政治家になりたいと思ったことはまったくなく、あくまで街をよくするための手段が市長だった、ということです。最初の市長選では、地盤もなく、当然落選しました。ただ惜敗だったので次のチャンスに向けて、同じ問題意識をもつ市民と対話集会を重ね、2度目の挑戦で当選しました。
私は「政治家」というより「自治体経営者」だと思っています。
――民間企業でお務めの経験は市政でどのように生かされましたか。
とにかく、流山市をTX沿線でいちばん早く、一番高く売れる街にすることを課題としました。米国で暮らした12年間に、5大陸100都市を訪れたなかで共通して人気の街・住宅地というのは「緑の多い良質な住環境」「快適で楽しい都市環境」という条件を備えていました。景気が悪化しても、そういう街ではきちんと買い手がつきます。流山市もこれを目指すべきだと考え、最初にSWOT分析(強み、弱み、機会、脅威の要因分析)を行いました。そして、課題を解決するためにはマーケティング戦略が必要だと考えて、マーケティング課を設置し、民間人を任期付きで採用しました。

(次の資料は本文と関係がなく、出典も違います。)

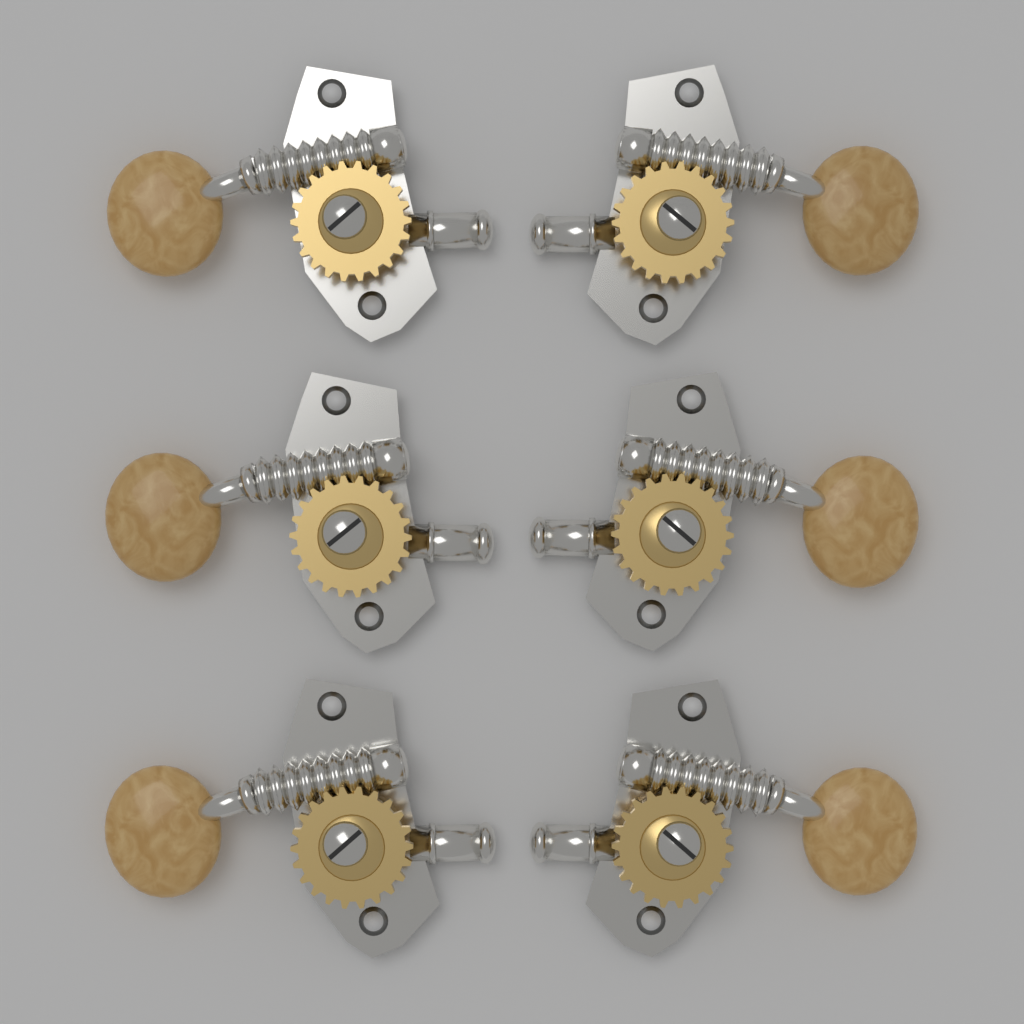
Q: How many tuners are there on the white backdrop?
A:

――市役所の職員たちから「マーケティング」という言葉に当初は猛反発があったと聞きます。
「マーケティング=金儲け」という誤解があったのか、そもそも行政に必要ないものと思われていたのでしょう。市におけるマーケティングとは「市民を理解し、行政サービスを市民に合わせ、おのずから利用されるようにすること」という意味だ、とわかってもらうために、マーケティングとは何かを知ってもらう勉強会を半年ぐらいやりました。「やるリスク」より「やらないリスク」を常に考えてほしい、と言っていて、職員の意識改革もかなり進んだと思います。自分は「忍耐強い」「打たれ強い」ということを市長になってから認識しました(笑)。
今後、さらに環境・景観・資産の価値を上げていくためにマーケティングは欠かせません。「流山市に住みたい」と思ってくれる人をたくさんつくるためのブランディングがますます重要なので、強化していきます。